Use Old Spindles to Make a Farmhouse Ladder
Lately, I’m obsessed with spindles. I look for them everywhere and a few spindly chairs have met their demise in my pursuit of said spindles. I’ve seen them incorporated into so many crafts and they definitely have that farmhouse feel I want in my home. I had been wanting a small farmhouse ladder for myself, and I thought I’d make a few for resale too. I have a large one in my living room and it’s one of my favorite décor pieces I’ve made. I finally acquired the right pieces to make a few. So this week I got busy making my spindle farmhouse ladders.
You certainly don’t need a lot of materials to make these decorative ladders. Just a few spindles and about four feet of trim wood.
I got my spindles at my favorite thrift store, for $1, in the form of an old magazine rack. I used a rubber mallet to disassemble it. I promise I don’t make a habit of destroying good furniture, but y’all – spindles! The remaining pieces of the magazine rack will be put to good use as soon as I figure out what that is. I picked my trim pieces up for free when they were listed as a curb alert on Facebook Marketplace. I used wood glue to hold my ladder together and 2x matte white spray paint by Rustoleum.
How to Plan your Project
I decided that an odd number of rungs looks best and I settled on three because I didn’t want my ladder to be very tall as I’m going to use it for hand towels in our master bath. I laid out what I had in mind before I cut my trim pieces and spaced my rungs evenly. Twenty-two inches was the right height and the spindles allowed my ladder to be about 7 inches wide. Now I’m ready to cut my pieces.
Cutting Your Pieces
The width of my ladder was determined by the length of spindles I chose so I don’t need to do anything to them. I do need to cut my side pieces and I use my compound miter saw to do that. If you use power tools, wear your safety glasses. If you don’t have this equipment you can buy a cheap miter box kit off Amazon or at your local hardware store. They’re about $10 and you can turn out some nice projects with this simple tool. I cut two trim pieces 22” long and I was ready to go on to the next step.
Measure and Drill
Now to decide the placement of the ladder rungs. I want to place the first rung about four inches from the top of my ladder and the third rung the same distance from the bottom. Then the middle rung will be centered between the two. I mark my side pieces everywhere I need to drill a hole. I use the end of my spindle to decide what size drill bit I need to use. I drew a circle the size of the hole I wanted to drill where I had previously marked. I did this because I wanted to make sure my holes ended up being even and aligned on both sides of my ladder. I also didn’t drill all the way through my side pieces – I want my spindles to nestle tightly in these holes about ¼” deep. Now I’m ready to assemble my ladder.

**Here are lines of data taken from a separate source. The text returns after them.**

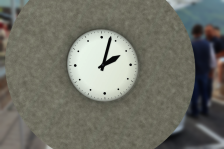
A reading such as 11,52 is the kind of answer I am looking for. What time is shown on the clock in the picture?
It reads 2,03
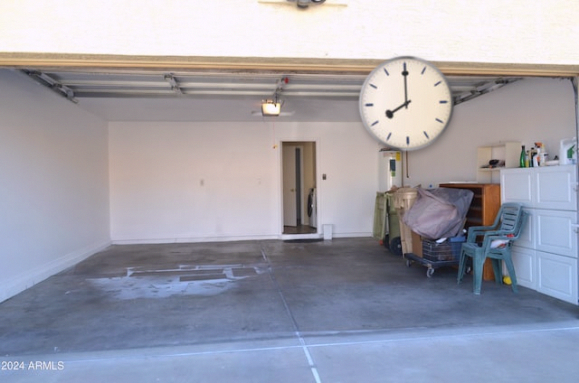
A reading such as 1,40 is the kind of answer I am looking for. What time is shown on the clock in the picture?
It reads 8,00
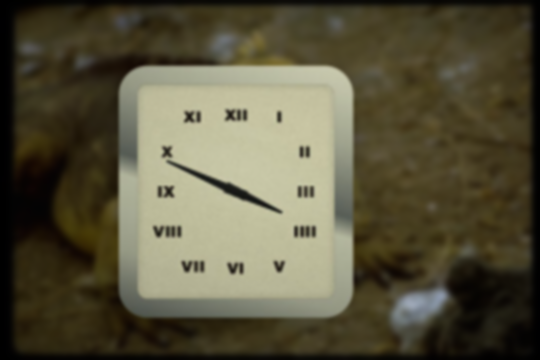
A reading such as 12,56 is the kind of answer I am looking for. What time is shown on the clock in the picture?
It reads 3,49
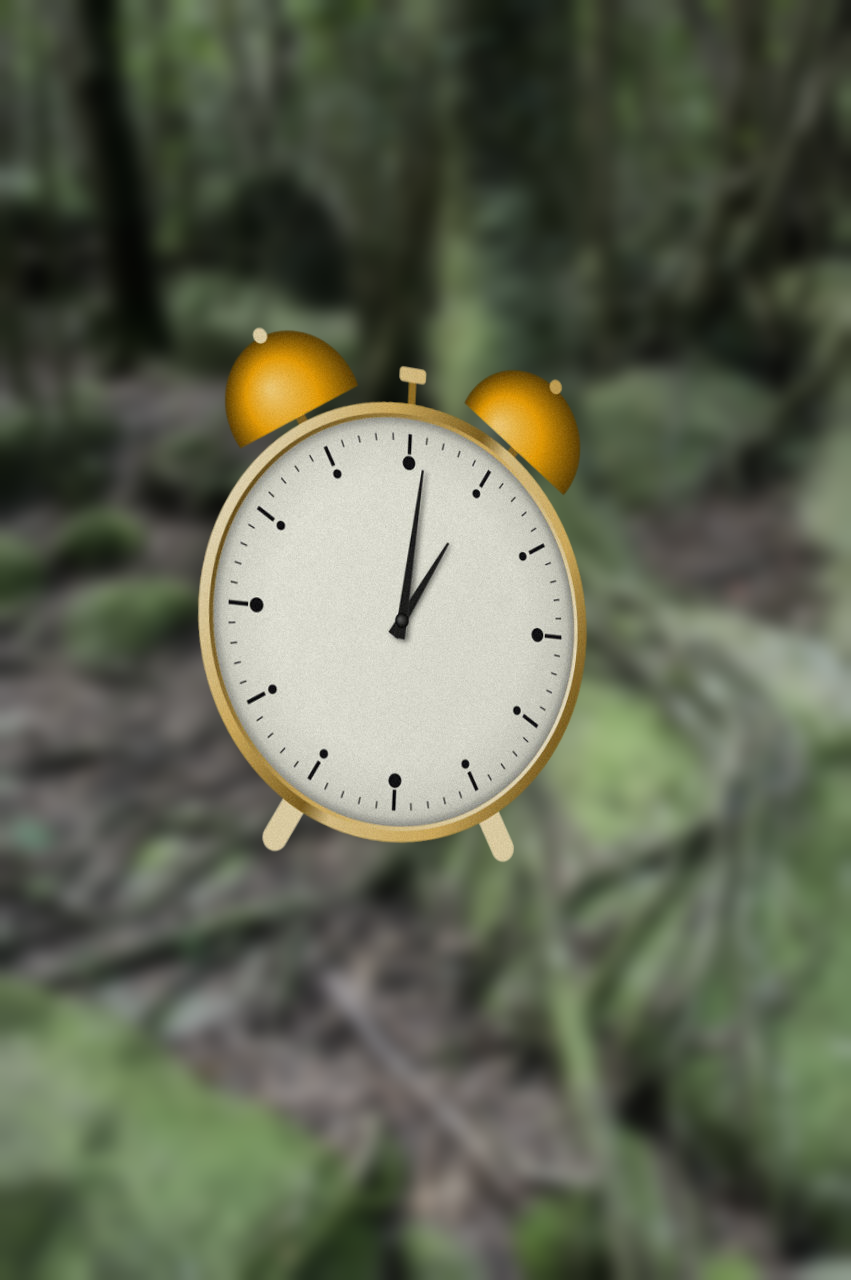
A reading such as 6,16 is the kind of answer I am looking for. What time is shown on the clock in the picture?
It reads 1,01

Wood glue is great for this project. My spindles are too thin for me to feel comfortable using my brad nailer. I put glue in each of the three holes of my first side piece then I insert my first spindle. My spindles have dowel ends that fit nicely in the holes I drilled. To get a tighter hold I tap it in a little with my rubber mallet. I repeat this process with the second and third rungs. After the glue has dried I do the exact same thing to attach my second side piece. When the glue is dry I can paint and finish my ladder.

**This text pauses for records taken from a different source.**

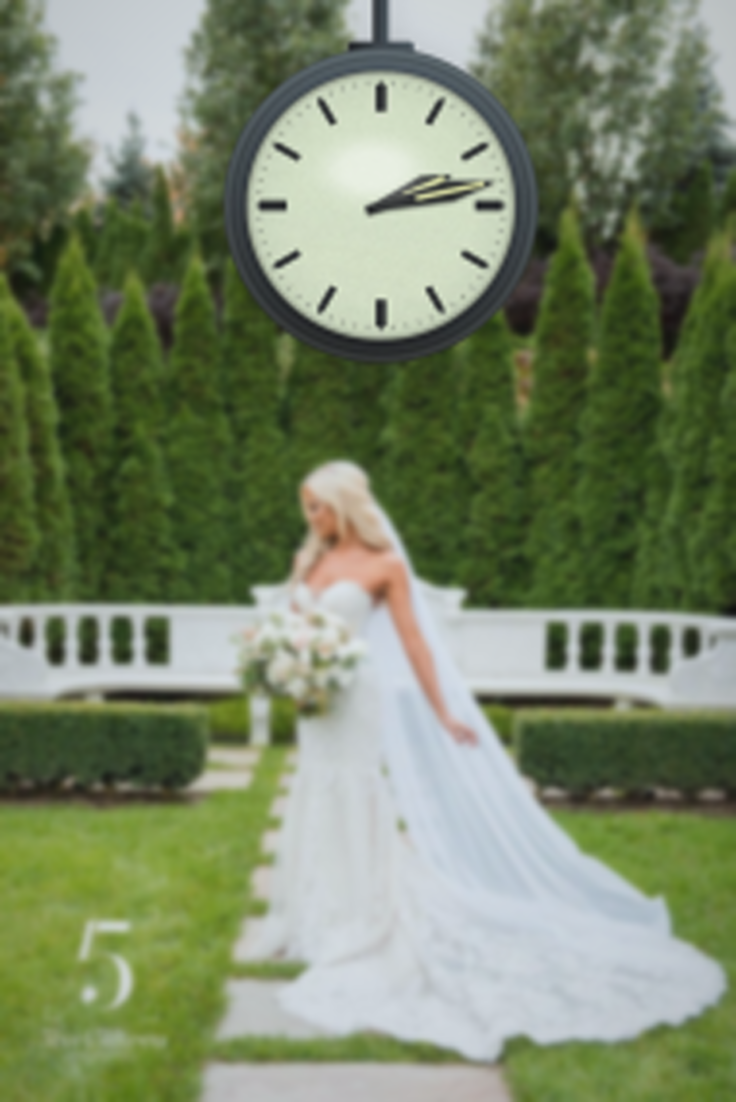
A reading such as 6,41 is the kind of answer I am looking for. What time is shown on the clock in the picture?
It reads 2,13
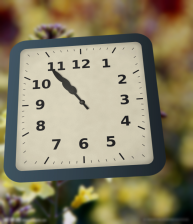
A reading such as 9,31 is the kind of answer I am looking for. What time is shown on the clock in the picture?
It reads 10,54
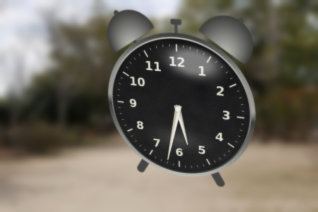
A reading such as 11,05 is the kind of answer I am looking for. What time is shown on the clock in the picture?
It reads 5,32
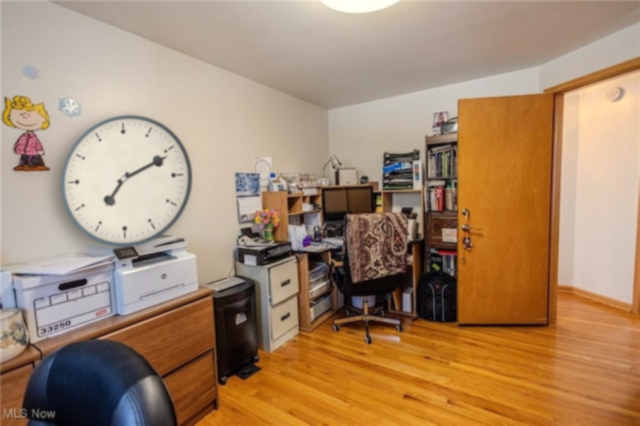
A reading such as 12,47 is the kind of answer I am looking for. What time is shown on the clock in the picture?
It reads 7,11
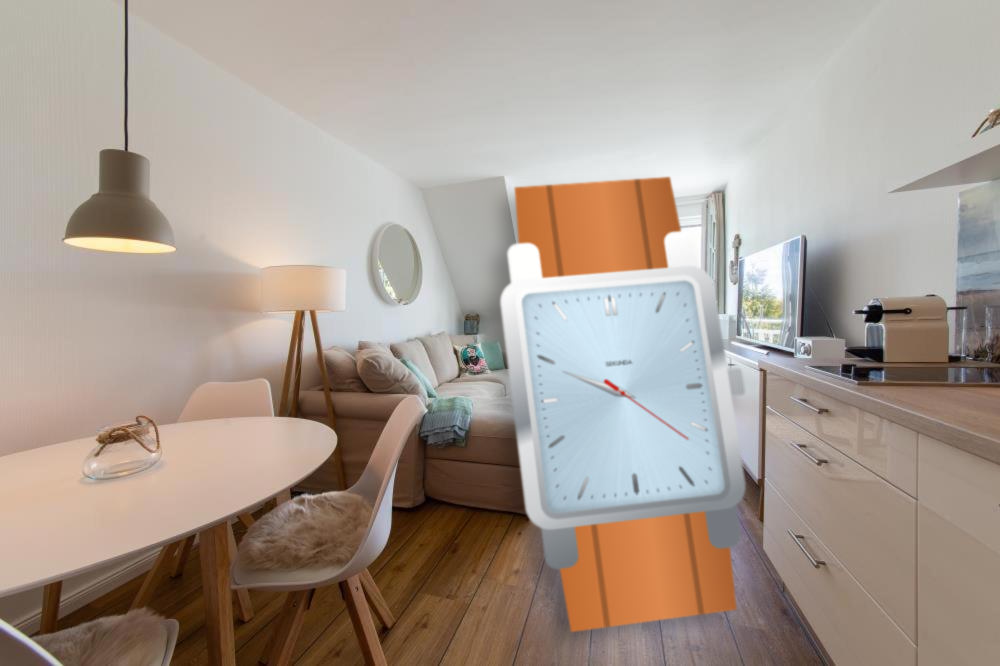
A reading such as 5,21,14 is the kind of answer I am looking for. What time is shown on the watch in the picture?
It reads 9,49,22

Painting and Finishing Your Piece
I knew I wanted to distress my spindles while keeping the side pieces white and intact. I took my ladder outside and spray-painted the whole thing white. In order to distress the spindles, I need to cover their original dark color with a lighter color. It only takes one coat and I wait for the paint to dry. To distress my spindles I use light grit sandpaper and sand the high points and a few random places on both sides of all three rungs. I give everything a coat of clear wax to seal the paint and it gives the finish a luster that I like.
Styling Ideas and Reselling Tips
These sweet little ladders can be used as a hand towel rack in your bathroom or as a rack to hold dish towels in your kitchen. They also work well leaning against a fireplace. You could even use hooks to hang a small picture frame from each rung. I’ve also seen them hung on a wall horizontally.
Last year I saw these ladders in droves, and in every size, at every craft show we did. They sold like hotcakes and I’m sure they will again this year. To encourage sales of décor items at my shows I style them the way I would in my home. I hang a dishtowel from the top rung and create a vignette with lamb’s ear greenery, and a few vintage wooden spoons with a rolling pin in a pitcher. Sometimes people like what they see but aren’t quite sure how to use it in their décor. Give them a visual and more times than not they’ll want to buy the entire grouping.
Well, if you need me, I’ll be out hunting spindles with my rubber mallet. Happy crafting!